The effects of artificial intelligence on hardware manufacturing are many and great in magnitude, as companies scramble to gain a competitive edge with the latest components. While much media attention has surrounded demand for GPUs in service of AI, data centres are also placing great pressure on NAND supply too.
In fact, we may be staring down a decade-long shortage of NAND flash. That’s according to Phison Electronics CEO, Pua Khein-Seng. Should their forecast prove true, expect the price of consumer RAM and SSDs to remain high with further price rises seeming likely.
Speaking to Taiwanese CommonWealth Magazine, Pua highlights that cloud-providers can’t rely on GPUs alone. “To make money, you need users. Users create data. Data needs to be stored. Which means data centres must expand storage for the next decade. After all, a data centre’s core function is storage.”

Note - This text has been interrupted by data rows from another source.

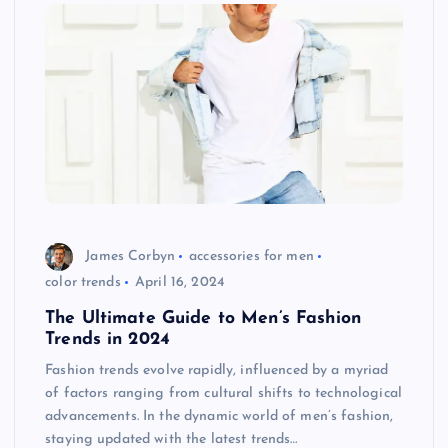
James Corbyn
accessories for men
color trends
April 16, 2024
The Ultimate Guide to Men’s Fashion
Trends in 2024
Fashion trends evolve rapidly, influenced by a myriad
of factors ranging from cultural shifts to technological
advancements. In the dynamic world of men’s fashion,
staying updated with the latest trends…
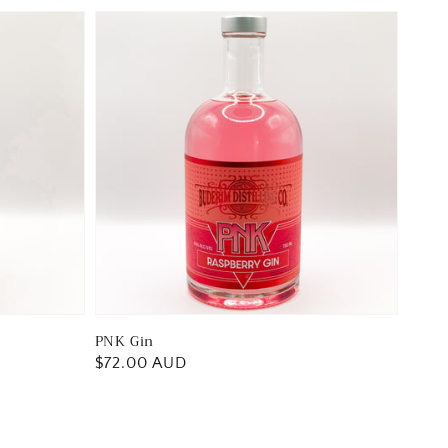
PNK Gin
Regular
$72.00 AUD
price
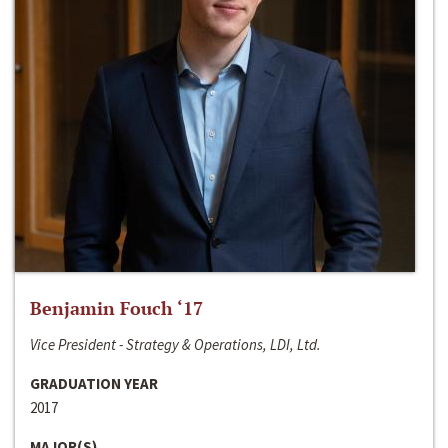
Benjamin Fouch ‘17
Vice President - Strategy & Operations, LDI, Ltd.
GRADUATION YEAR
2017
MAJOR(S)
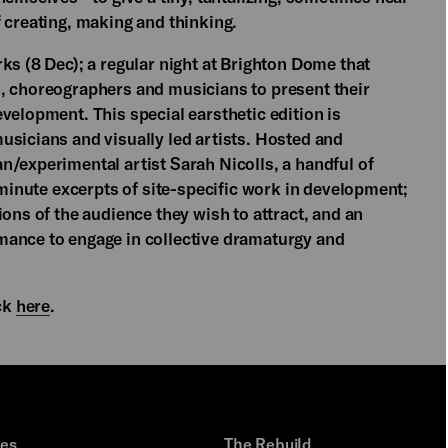
 creating, making and thinking.
ks (8 Dec); a regular night at Brighton Dome that
, choreographers and musicians to present their
velopment. This special earsthetic edition is
usicians and visually led artists. Hosted and
n/experimental artist Sarah Nicolls, a handful of
5 minute excerpts of site-specific work in development;
ions of the audience they wish to attract, and an
mance to engage in collective dramaturgy and
ick
here
.
ues
The Rebuild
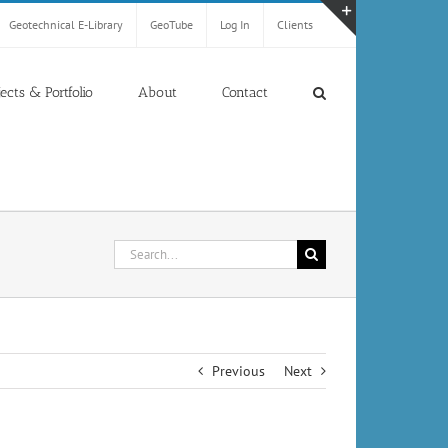
Geotechnical E-Library
GeoTube
Log In
Clients
Toggle
Sliding
Bar
jects & Portfolio
About
Contact
Area
Search
for:
Previous
Next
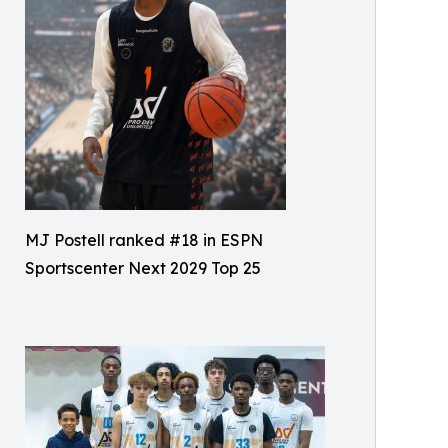
MJ Postell ranked #18 in ESPN
Sportscenter Next 2029 Top 25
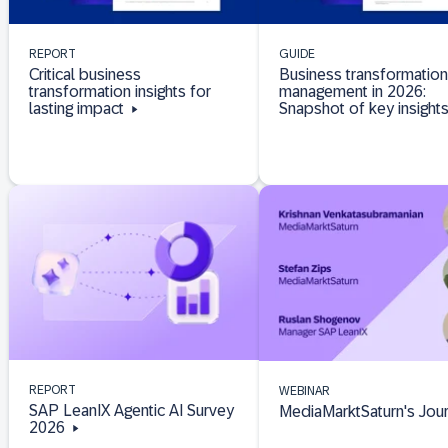
REPORT
GUIDE
Critical business
Business transformation
transformation insights for
management in 2026:
lasting impact
Snapshot of key insight
REPORT
WEBINAR
SAP LeanIX Agentic AI Survey
MediaMarktSaturn's Jou
2026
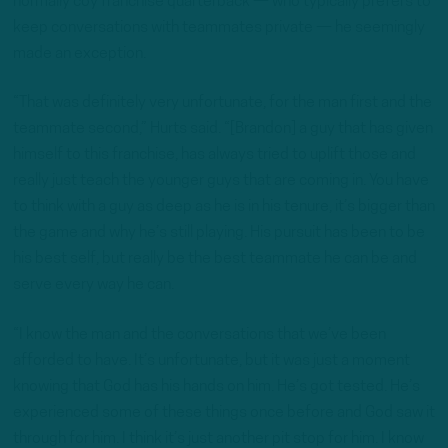
normally coy franchise quarterback — who typically prefers to
keep conversations with teammates private — he seemingly
made an exception.
“That was definitely very unfortunate, for the man first and the
teammate second,” Hurts said. “[Brandon] a guy that has given
himself to this franchise, has always tried to uplift those and
really just teach the younger guys that are coming in. You have
to think with a guy as deep as he is in his tenure, it’s bigger than
the game and why he’s still playing. His pursuit has been to be
his best self, but really be the best teammate he can be and
serve every way he can.
“I know the man and the conversations that we’ve been
afforded to have. It’s unfortunate, but it was just a moment
knowing that God has his hands on him. He’s got tested. He’s
experienced some of these things once before and God saw it
through for him. I think it’s just another pit stop for him. I know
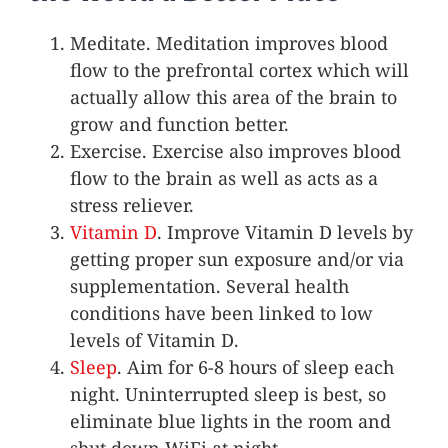
Meditate. Meditation improves blood
flow to the prefrontal cortex which will
actually allow this area of the brain to
grow and function better.
Exercise. Exercise also improves blood
flow to the brain as well as acts as a
stress reliever.
Vitamin D
. Improve Vitamin D levels by
getting proper sun exposure and/or via
supplementation. Several health
conditions have been linked to low
levels of Vitamin D.
Sleep
. Aim for 6-8 hours of sleep each
night. Uninterrupted sleep is best, so
eliminate blue lights in the room and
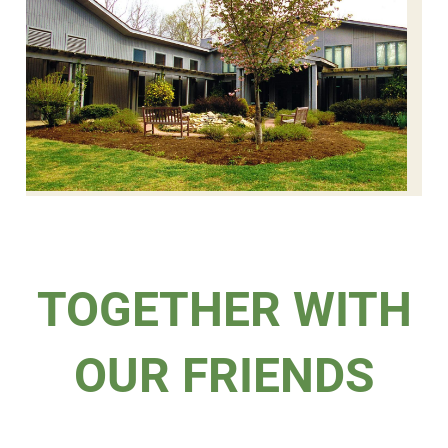
TOGETHER WITH
OUR FRIENDS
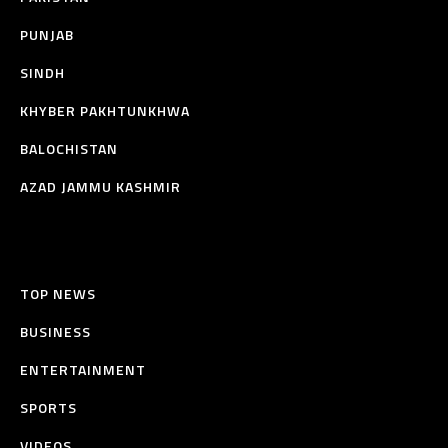
PUNJAB
SINDH
KHYBER PAKHTUNKHWA
BALOCHISTAN
AZAD JAMMU KASHMIR
TOP NEWS
BUSINESS
ENTERTAINMENT
SPORTS
VIDEOS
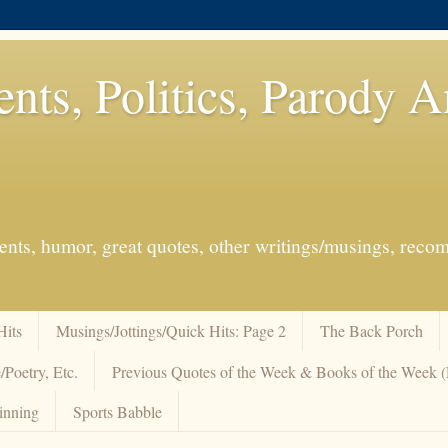
ents, Politics, Parody 
events, humor, great quotes, other writings/musings, re
Hits
Musings/Jottings/Quick Hits: Page 2
The Back Porch
/Poetry, Etc.
Previous Quotes of the Week & Books of the Week
inning
Sports Babble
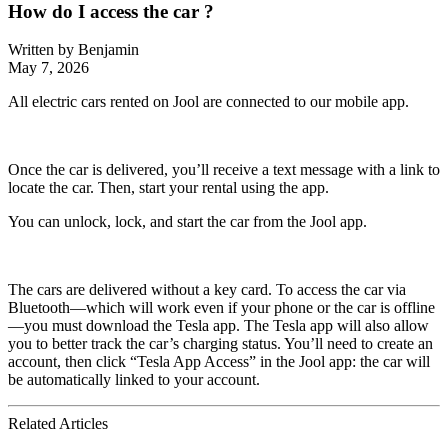
How do I access the car ?
Written by
Benjamin
May 7, 2026
All electric cars rented on Jool are connected to our mobile app.
Once the car is delivered, you’ll receive a text message with a link to
locate the car. Then, start your rental using the app.
You can unlock, lock, and start the car from the Jool app.
The cars are delivered without a key card. To access the car via
Bluetooth—which will work even if your phone or the car is offline
—you must download the Tesla app. The Tesla app will also allow
you to better track the car’s charging status. You’ll need to create an
account, then click “Tesla App Access” in the Jool app: the car will
be automatically linked to your account.
Related Articles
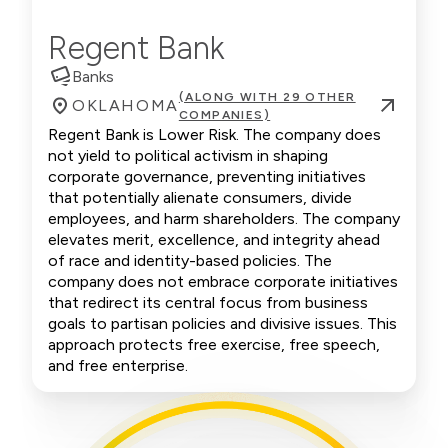
Regent Bank
Banks
(ALONG WITH 29 OTHER
OKLAHOMA
COMPANIES)
Regent Bank is Lower Risk. The company does
not yield to political activism in shaping
corporate governance, preventing initiatives
that potentially alienate consumers, divide
employees, and harm shareholders. The company
elevates merit, excellence, and integrity ahead
of race and identity-based policies. The
company does not embrace corporate initiatives
that redirect its central focus from business
goals to partisan policies and divisive issues. This
approach protects free exercise, free speech,
and free enterprise.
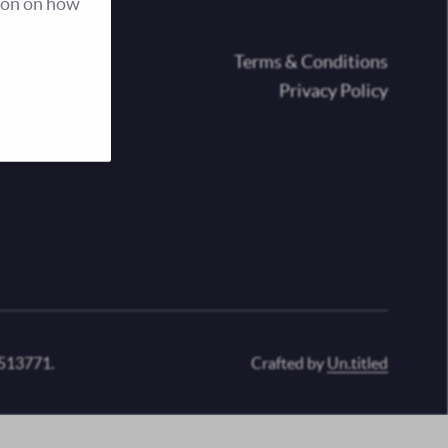
ion on how
oter
Terms & Conditions
Privacy Policy
 513771.
Crafted by
Un.titled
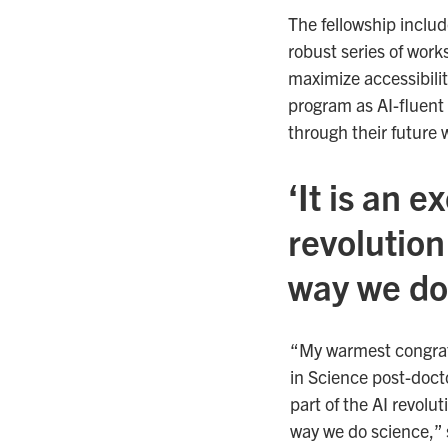
The fellowship includ
robust series of work
maximize accessibilit
program as AI-fluent 
through their future 
‘It is an e
revolution
way we do
“My warmest congratu
in Science post-doctor
part of the AI revolu
way we do science,” 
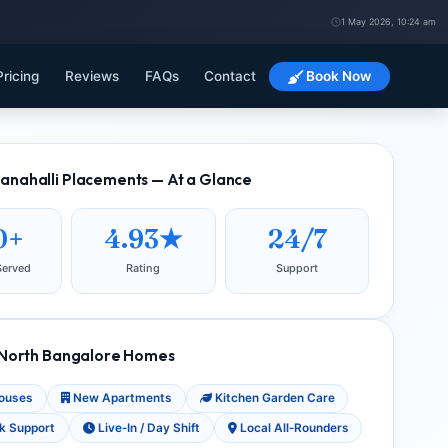
1 May 2026, 10:24 am
Pricing
Reviews
FAQs
Contact
Book Now
nahalli Placements — At a Glance
0+
4.93★
24/7
Served
Rating
Support
 North Bangalore Homes
Houses
New Apartments
Kitchen Garden Care
k Support
Live‑In / Day Shift
Local All‑Rounders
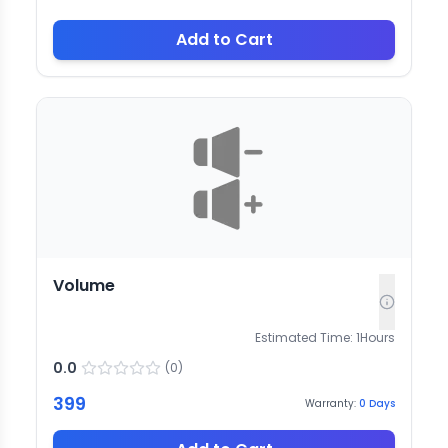
Add to Cart
Volume
Estimated Time:
1
Hours
0.0
(
0
)
399
Warranty:
0
Days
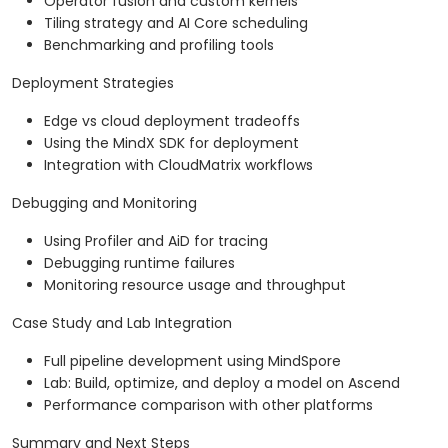
Operator fusion and custom kernels
Tiling strategy and AI Core scheduling
Benchmarking and profiling tools
Deployment Strategies
Edge vs cloud deployment tradeoffs
Using the MindX SDK for deployment
Integration with CloudMatrix workflows
Debugging and Monitoring
Using Profiler and AiD for tracing
Debugging runtime failures
Monitoring resource usage and throughput
Case Study and Lab Integration
Full pipeline development using MindSpore
Lab: Build, optimize, and deploy a model on Ascend
Performance comparison with other platforms
Summary and Next Steps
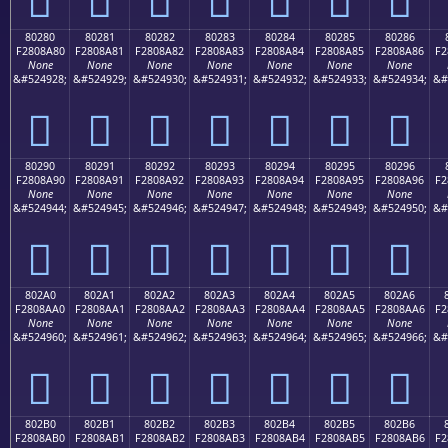
80280
80281
80282
80283
80284
80285
80286
F2808A80
F2808A81
F2808A82
F2808A83
F2808A84
F2808A85
F2808A86
F2
None
None
None
None
None
None
None
&#524928;
&#524929;
&#524930;
&#524931;
&#524932;
&#524933;
&#524934;
&#
򀊀
򀊁
򀊂
򀊃
򀊄
򀊅
򀊆
80290
80291
80292
80293
80294
80295
80296
F2808A90
F2808A91
F2808A92
F2808A93
F2808A94
F2808A95
F2808A96
F2
None
None
None
None
None
None
None
&#524944;
&#524945;
&#524946;
&#524947;
&#524948;
&#524949;
&#524950;
&#
򀊐
򀊑
򀊒
򀊓
򀊔
򀊕
򀊖
802A0
802A1
802A2
802A3
802A4
802A5
802A6
F2808AA0
F2808AA1
F2808AA2
F2808AA3
F2808AA4
F2808AA5
F2808AA6
F2
None
None
None
None
None
None
None
&#524960;
&#524961;
&#524962;
&#524963;
&#524964;
&#524965;
&#524966;
&#
򀊠
򀊡
򀊢
򀊣
򀊤
򀊥
򀊦
802B0
802B1
802B2
802B3
802B4
802B5
802B6
F2808AB0
F2808AB1
F2808AB2
F2808AB3
F2808AB4
F2808AB5
F2808AB6
F2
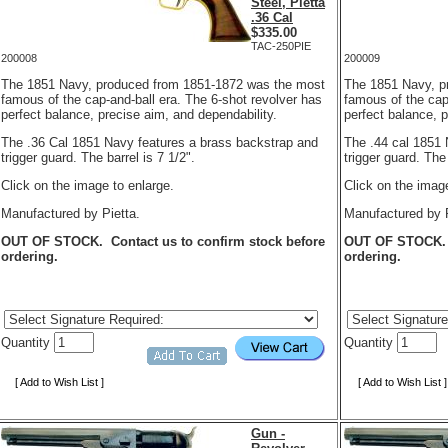
Steel, Pietta
.36 Cal
$
335.00
TAC-250PIE
200008
200009
The 1851 Navy, produced from 1851-1872 was the most
The 1851 Navy, p
famous of the cap-and-ball era. The 6-shot revolver has
famous of the cap
perfect balance, precise aim, and dependability.
perfect balance, 
The .36 Cal 1851 Navy features a brass backstrap and
The .44 cal 1851 
trigger guard. The barrel is 7 1/2".
trigger guard. The 
Click on the image to enlarge.
Click on the image
Manufactured by Pietta.
Manufactured by P
OUT OF STOCK. Contact us to confirm stock before
OUT OF STOCK. C
ordering.
ordering.
Quantity
Quantity
[ Add to Wish List ]
[ Add to Wish List ]
Gun -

While data centres use a mix of HDDs and SSDs for their storage needs, technological demands and pricing are pushing them towards the latter. This naturally creates greater pressure on NAND supply as demand increases.
Pua claims the percentage of SSDs in data centres has risen from single digits in 2020 to a whopping 20% in 2025. They believe that solid state storage will eventually account for “80-100%”, presumably in a short space of time given the rapid increase in adoption over the past half-decade.
It’s no wonder that efforts to bring PCIe 6.0 storage to market are almost entirely within the enterprise realm and will likely remain so for the foreseeable future. Both Micron and Samsung have each revealed professional SSDs sporting the interface and there’s little immediate appetite from AMD or Intel to bring support to consumer motherboards.
There are some that disagree with Pua’s outlook. Western Digital, for example, stepped away from SSD manufacturing entirely to focus solely on producing HDDs, specifically highlighting the demands of the AI market as one of the reasons for doing so.
Forecasts aren’t certain, particularly decade-long ones. Regardless, Pua’s perspective at the very least highlights that both businesses and consumers should prepare for a shift in the RAM and SSD market in the years to come, characterised by the guiding hand of AI.